Sunday, December 8, 2013

On Dreaming: Micro-Dreams

Crim replied to my earlier text that she wasn't doing much during the week with her family for thanksgiving, except on the day of. I read it, promising myself to reply in the morning; I was just too tired now.
 - Dream, night of November 24 to morning of November 25

Dreams don't have to be long, drawn out adventures. Sure, that's what most people seem to write about, but that's because it's easier to write about those. What I like to consider micro-dreams are sometimes mistaken for hallucinations.

There's no actual length limit in either direction for a dream. Because they exist entirely in the space between our ears, they can run at an accelerated pace, where weeks or more can seem pass inside the duration of the dream, or it can go the other way. You can have a short dream, one that felt only a few minutes have passed, and yet several hours or your entire sleep period have dissipated.

For me, micro-dreams tend to occur most often when I'm very tired but having trouble getting comfortable in bed. My eyes will be very heavy, and I'll be snatching short bursts of sleep in between tossing and turning: a few minutes to an hour here or there.

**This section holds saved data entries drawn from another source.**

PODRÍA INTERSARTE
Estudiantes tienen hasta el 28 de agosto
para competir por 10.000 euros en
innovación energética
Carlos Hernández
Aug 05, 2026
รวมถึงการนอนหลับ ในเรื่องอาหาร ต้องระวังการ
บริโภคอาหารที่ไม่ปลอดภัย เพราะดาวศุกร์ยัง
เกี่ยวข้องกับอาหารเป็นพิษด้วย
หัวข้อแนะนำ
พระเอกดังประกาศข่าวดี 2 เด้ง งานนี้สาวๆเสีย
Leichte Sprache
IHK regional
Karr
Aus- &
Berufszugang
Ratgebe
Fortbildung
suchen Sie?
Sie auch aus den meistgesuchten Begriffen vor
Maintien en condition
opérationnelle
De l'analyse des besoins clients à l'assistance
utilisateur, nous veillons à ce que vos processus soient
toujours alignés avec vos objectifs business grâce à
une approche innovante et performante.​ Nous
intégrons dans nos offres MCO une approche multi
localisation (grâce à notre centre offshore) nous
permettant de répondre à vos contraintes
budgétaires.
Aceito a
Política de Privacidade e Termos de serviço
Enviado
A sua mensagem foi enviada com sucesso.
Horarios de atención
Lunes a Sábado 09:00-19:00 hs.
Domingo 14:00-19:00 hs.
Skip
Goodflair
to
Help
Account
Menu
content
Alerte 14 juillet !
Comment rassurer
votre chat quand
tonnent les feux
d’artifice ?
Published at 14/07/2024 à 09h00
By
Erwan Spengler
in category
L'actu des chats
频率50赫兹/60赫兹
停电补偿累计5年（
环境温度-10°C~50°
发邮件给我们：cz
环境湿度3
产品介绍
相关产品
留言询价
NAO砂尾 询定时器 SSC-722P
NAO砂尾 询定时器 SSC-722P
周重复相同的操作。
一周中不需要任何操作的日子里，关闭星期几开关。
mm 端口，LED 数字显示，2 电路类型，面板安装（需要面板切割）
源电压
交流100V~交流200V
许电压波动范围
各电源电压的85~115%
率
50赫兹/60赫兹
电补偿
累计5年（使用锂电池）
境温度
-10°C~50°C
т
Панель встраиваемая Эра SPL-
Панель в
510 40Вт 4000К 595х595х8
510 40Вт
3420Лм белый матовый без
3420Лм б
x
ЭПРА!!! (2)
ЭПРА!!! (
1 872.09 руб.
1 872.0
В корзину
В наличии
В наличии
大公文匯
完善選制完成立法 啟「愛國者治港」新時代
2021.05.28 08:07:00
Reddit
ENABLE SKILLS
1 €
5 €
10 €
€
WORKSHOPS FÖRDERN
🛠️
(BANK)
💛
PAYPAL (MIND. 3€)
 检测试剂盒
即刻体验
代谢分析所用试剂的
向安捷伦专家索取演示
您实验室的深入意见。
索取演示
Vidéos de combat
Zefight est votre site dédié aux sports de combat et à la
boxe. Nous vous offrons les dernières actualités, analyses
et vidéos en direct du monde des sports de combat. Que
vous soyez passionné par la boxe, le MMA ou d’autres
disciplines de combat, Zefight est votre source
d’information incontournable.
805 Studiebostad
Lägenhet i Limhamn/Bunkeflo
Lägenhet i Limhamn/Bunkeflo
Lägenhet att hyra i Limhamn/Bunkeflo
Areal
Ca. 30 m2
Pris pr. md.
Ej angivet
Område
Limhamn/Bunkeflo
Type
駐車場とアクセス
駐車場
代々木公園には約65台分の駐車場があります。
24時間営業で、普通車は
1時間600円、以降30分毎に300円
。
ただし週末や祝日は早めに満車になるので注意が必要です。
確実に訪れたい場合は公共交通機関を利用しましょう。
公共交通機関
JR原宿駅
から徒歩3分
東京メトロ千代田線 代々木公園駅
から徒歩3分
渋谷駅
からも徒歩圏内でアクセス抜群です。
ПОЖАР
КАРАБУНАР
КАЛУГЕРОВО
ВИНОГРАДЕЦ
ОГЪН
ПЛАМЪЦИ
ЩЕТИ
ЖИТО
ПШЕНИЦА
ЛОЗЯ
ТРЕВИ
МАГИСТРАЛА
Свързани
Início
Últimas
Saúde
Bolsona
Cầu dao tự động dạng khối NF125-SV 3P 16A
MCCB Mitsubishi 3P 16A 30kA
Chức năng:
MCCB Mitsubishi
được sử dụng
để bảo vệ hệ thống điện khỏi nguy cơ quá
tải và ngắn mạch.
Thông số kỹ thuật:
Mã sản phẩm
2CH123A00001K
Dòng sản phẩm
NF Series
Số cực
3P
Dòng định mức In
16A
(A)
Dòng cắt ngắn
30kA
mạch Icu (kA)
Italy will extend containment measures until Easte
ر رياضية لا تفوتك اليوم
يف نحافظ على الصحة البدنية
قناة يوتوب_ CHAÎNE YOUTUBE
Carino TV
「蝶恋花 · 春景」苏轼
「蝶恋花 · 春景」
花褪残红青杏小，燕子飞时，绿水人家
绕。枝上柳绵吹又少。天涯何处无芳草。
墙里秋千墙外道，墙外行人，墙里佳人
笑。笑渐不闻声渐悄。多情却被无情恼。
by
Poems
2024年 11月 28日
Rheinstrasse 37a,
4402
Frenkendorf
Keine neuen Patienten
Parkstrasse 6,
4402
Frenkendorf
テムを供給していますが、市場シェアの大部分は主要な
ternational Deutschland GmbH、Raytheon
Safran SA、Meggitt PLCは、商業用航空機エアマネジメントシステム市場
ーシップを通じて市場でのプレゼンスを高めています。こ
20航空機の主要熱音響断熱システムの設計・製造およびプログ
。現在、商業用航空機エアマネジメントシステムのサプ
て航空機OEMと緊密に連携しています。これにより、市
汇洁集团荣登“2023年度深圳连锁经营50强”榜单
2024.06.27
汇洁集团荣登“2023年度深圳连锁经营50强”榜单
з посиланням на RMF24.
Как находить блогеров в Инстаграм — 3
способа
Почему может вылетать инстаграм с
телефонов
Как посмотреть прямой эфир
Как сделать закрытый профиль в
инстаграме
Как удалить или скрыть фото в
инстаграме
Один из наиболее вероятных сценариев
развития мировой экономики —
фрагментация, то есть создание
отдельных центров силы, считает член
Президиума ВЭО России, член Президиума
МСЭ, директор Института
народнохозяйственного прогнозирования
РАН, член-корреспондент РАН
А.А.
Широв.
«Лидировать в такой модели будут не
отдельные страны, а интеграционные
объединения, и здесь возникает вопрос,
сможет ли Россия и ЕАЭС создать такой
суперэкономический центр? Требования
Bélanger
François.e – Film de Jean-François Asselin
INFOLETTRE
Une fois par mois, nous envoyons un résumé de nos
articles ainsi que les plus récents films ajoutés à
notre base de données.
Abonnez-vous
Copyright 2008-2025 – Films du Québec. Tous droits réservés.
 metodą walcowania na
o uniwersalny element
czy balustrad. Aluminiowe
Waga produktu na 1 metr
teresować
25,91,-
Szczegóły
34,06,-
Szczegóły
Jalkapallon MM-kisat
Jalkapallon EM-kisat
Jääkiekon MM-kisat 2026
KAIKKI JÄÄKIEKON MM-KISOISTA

My micro-dreams are usually about someone sending me a text, or an email, or me interacting with my cell phone in some way. I sleep with it literally underneath my pillow at night and often pull it out if I'm having difficulty sleeping, so it is very easy to mistake these short fictions for truths, and they usually do feel considerably more realistic than my more drawn out dreams.

Recall is usually very near perfect, but I attribute this to the fact that there aren't many details to remember, no excessive storyline. Mico-dreams are usually very simple and to the point, like the one above.

Since vividity is so incredibly high, it's very difficult to discover that I am indeed dreaming while the dream is still going on. It is only when I wake that I start to notice small details that would have given it away if the dream had been longer. For example, for Crim's text messages, even though she's in my address book, it still shows her phone number (which is unusual for many smartphones); during the dream, where her number should have been, was "@@". The unlikelihood of that symbol appearing in that setting, especially doubled up, is significant, but because the dream only lasted a few minutes at best, I didn't have the opportunity to remark on it.

As a child, and into my early teens, I often had somewhat longer "mini"-dreams that were comprised of me turning off my alarm clock in the morning, getting up, and starting my morning routine. I'd usually make it to the stairs before I found myself jolted awake by none other than the sound of my alarm clock going off. These dreams were particularly and disturbingly precise such that the clothing options in my drawers were identical, and my choices were identical. It wasn't until I started studying dreaming in high school that these started to become less frequent and eventually go away altogether.

Note that while micro-dreams can be confusing, disturbing, and disorienting, they are very different from hallucinations, which occur exclusively while awake. I recognize that it can be very difficult to confuse the two, especially if you haven't experienced both, independently and firsthand.